The 2018 NBA draft featured many young, hungry players waiting impatiently to see which team, if any, would select them. The biggest headlines from the night included Deandre Ayton going number one, Michael Porter Jr. falling to the 14th pick, and LiAngelo Ball not being drafted. However, there’s another huge, but undervalued story to take away from draft night regarding Oklahoma sharpshooter Trae Young, who was traded to the Atlanta Hawks on draft night.
Young has ornithophobia, which makes people extremely uncomfortable around and afraid of birds. In college, when Young would visit opposing teams, some fans would hold up large pictures of birds to faze him. That didn’t seem to stop his relentless scoring as the freshman point guard remained unflappable.
However, the NBA is a whole different level. The competition is better, the schedule is busier, and the fans are rowdier. Passionate NBA fans will do anything to support their teams. In many instances, the support comes through the taunting of players on opposing teams. For example, when LeBron James and the unstoppable Miami Heat faced the D-Rose, Joakim Noah-led Chicago Bulls, Bulls fans held up blown up cutouts of LeBron crying. And when Kevin Durant returned to OKC after his departure to the 73-9 Warriors, fans wore t-shirts with a cupcake on them (in an attempt to label KD as soft), while other salty OKC fans held up signs of the snake emoji.
Superstars that deal with that are rarely thrown off, but Young is a rookie. The kid was in high school two years ago, and he’s not even old enough to drink alcohol.
He may have been able to deal with hecklers in high school and college, but it will be significantly harder for Young at the pro level considering his own team mascot is a hawk. During Hawks games, the fierce screech of a hawk is played throughout the stadium after an impressive 3-pointer, or a momentum-fueling play. Therefore, the away games won’t be the only concern for Young, but the home games as well—maybe even a little bit more.

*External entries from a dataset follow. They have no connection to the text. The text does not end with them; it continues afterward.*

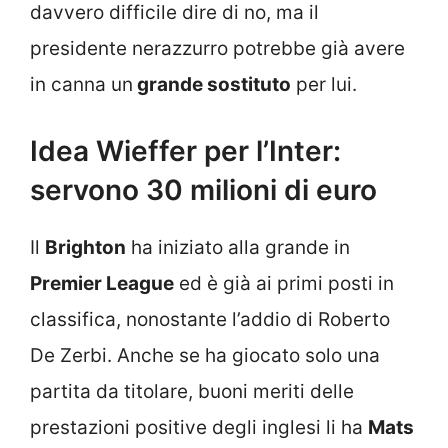
davvero difficile dire di no, ma il
presidente nerazzurro potrebbe già avere
in canna un
grande sostituto
per lui.
Idea Wieffer per l’Inter:
servono 30 milioni di euro
Il
Brighton
ha iniziato alla grande in
Premier League
ed è già ai primi posti in
classifica, nonostante l’addio di Roberto
De Zerbi. Anche se ha giocato solo una
partita da titolare, buoni meriti delle
prestazioni positive degli inglesi li ha
Mats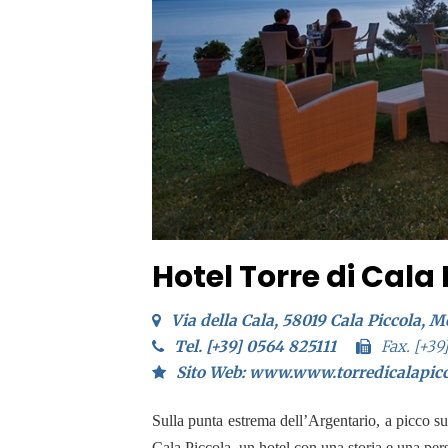
Hotel Torre di Cala
Via della Cala, 58019 Cala Piccola, 
Tel. [+39] 0564 825111
Fax. [+39
Sito Web: www.www.torredicalapic
Sulla punta estrema dell’Argentario, a picco sul
Cala Piccola, un hotel con una storia e una per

This is a bigger problem than it seems for Atlanta. Most rooks get nervous because they are trying to prove themselves in the big leagues, but Young will have to avoid being distracted by all of the bird-references throughout home games. If the 6’2” point guard isn’t relaxed during games, then he may not have the same shooting touch he had in high school that allowed him to average 41 PPG, or in college that let him become the deadliest scorer in the NCAA.
The Hawks organization most likely won’t change their mascot, but they may have to change up a few things to fully guarantee comfort in its new point guard. Otherwise, this unlucky situation could hold back Young from NBA stardom.